The tumour environment thus creates a microenvironment with high levels of inflammatory factors, low oxygen levels and mitochondrial ROS production [28,29,30].

Biochemistry studies have revealed the role of oxidative phosphorylation and respiratory chains I and III in the mitochondrial level in determining an altered utilisation of pyruvate in the Krebs cycle. The availability of pyruvate for mitochondrial oxidation is regulated by pyruvate kinase (PKM), which catalyses the final stage of glycolysis into pyruvate. In cancer cells, there is up-regulation of the PKM2 isoform, which has reduced activity compared to the PKM1 isoform and allows the accumulation of intermediates that can be used for neoplastic tissue growth via the pentose phosphate pathway [29,30,31].

All forms of DNA damage, such as base modifications, chain breakage, cross-linking and protein production, are induced by ROS during the initial and growth phases of the neoplasm. Now, a paradox in biological systems is that ROS themselves can induce apoptosis of the neoplastic cell. ROS are capable of rupturing mitochondrial membranes and opening PTPs (permeability transition pores) and interfering with electron transfer chains by inducing the release of cytochrome c. In the cytosol, together with Apaf-1 (apoptopic peptidase activating factor 1) and procaspase 9, cytochrome c forms ‘apoptomes’ that can activate caspase 9 and other effectors with the result of triggering cell death. Hydrogen peroxide is one of the members of the ROS family that can directly induce apoptosis [17,19,21].

In our observational study, the local treatment of LABC-related skin lesions by the local application of an oxygen-enriched olive oil matrix gel favoured the improvement of the local clinical status.

The reduction of pain and the disappearance of the bad odour linked to the exudation of the lesions was favoured by the application of the polyester cup soaked in the above-mentioned compound.

In particular, Group A protocol was followed by a general improvement in local conditions with reduction in ulceration area, exudate and odour, while group B recorded approximately a 50% less reduction in the area of the lesions. We assessed all these aspects and registered a clear overall patient quality of life improvement in the treated group compared to the control group.

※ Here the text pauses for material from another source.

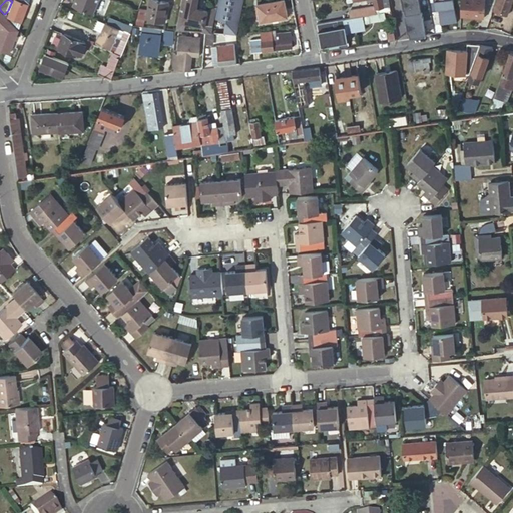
[(11,22),(19,30),(31,0),(16,0),(10,17),(13,18),(11,22)]
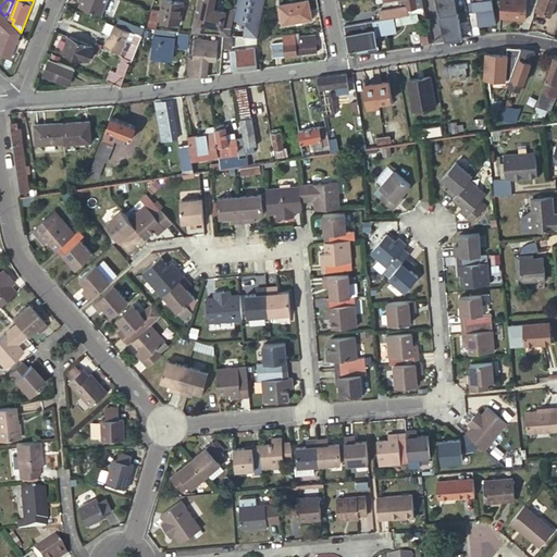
[(103,13),(108,0),(83,0),(82,5),(103,13)]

The application of the device did not lead to any side effects or complications requiring interruption of treatment. In some cases, the patients reported a transient and bearable burning sensation that disappeared a few hours after application.

From the condition of the perilesional skin to the characteristics of the neoplastic tissue that gradually reduces the signs of inflammation, it is evident that the application of the oleic matrix allows a consistent aid to neoadjuvant therapy by keeping the lesion clean and improving the oxygenation conditions of the edges. In the case reported in the photographic diary it is possible to clearly observe the changes that occurred locally on the lesions after the first applications of the device, which indicate that the clinical conditions have improved considerably, preparing the field for a safer and favorable surgical approach. A limit to this study is represented by the small cohorts considered in the two groups. In fact, the scarcity of cases of severe local advanced breast cancers did not allow the authors to enroll a larger number of patients. However, we believe this innovative paper sets the basis for further investigations in this evolving field.

5. Conclusions

The results obtained in this preliminary study, although numerically and statistically insignificant, suggests that the application of the abovementioned devices in the setting of LABC skin lesions with ulcerated and neoplastic tissue, represents a safe and effective alternative to traditional dressings and does not lead to the onset of negative effects due to the release of ROS. The key role of oxygen-enriched oil releasing reactive oxygen species (ROS) in tissue repair requires further studies to fully understand their potential and expand the fields of application of the device by exploiting its modulation capabilities.